▶ _Directions for this task_:
Show each line of the records that contains the string "электростанции".

▶ _Records shown_:
● ● ● ● ● ● ●
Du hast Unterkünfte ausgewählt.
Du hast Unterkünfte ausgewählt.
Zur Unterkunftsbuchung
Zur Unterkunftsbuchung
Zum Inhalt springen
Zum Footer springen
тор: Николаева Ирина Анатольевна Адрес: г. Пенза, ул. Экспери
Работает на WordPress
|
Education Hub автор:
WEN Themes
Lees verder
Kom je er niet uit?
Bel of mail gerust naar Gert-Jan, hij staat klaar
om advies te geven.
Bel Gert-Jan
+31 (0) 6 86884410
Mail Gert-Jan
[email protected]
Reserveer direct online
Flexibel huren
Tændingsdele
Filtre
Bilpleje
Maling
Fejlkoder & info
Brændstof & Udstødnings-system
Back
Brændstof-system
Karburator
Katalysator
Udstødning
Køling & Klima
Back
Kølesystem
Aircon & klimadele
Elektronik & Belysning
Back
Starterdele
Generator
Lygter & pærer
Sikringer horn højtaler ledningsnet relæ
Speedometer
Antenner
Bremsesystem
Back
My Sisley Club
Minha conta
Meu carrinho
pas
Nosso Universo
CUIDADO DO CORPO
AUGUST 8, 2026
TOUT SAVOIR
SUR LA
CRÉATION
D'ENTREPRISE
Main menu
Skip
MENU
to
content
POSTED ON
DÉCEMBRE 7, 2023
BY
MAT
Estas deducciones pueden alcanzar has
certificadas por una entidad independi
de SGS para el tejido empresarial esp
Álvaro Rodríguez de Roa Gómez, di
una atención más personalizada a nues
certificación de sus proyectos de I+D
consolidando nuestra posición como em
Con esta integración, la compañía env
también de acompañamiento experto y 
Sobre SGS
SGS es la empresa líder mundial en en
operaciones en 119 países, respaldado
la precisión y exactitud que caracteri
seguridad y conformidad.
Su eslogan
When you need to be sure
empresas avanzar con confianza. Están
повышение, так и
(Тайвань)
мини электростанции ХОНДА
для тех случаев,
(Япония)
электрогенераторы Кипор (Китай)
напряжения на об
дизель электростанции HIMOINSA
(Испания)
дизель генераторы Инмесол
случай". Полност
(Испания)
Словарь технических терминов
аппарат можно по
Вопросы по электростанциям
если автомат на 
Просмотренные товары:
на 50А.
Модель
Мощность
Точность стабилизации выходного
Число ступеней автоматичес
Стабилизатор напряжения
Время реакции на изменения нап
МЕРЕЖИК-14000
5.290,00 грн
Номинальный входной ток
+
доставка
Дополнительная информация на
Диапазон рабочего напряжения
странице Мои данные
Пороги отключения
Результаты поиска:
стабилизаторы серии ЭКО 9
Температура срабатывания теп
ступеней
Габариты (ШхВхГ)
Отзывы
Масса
● ● ● ● ● ● ●
▶ _Reply_:
мини электростанции ХОНДА
дизель электростанции HIMOINSA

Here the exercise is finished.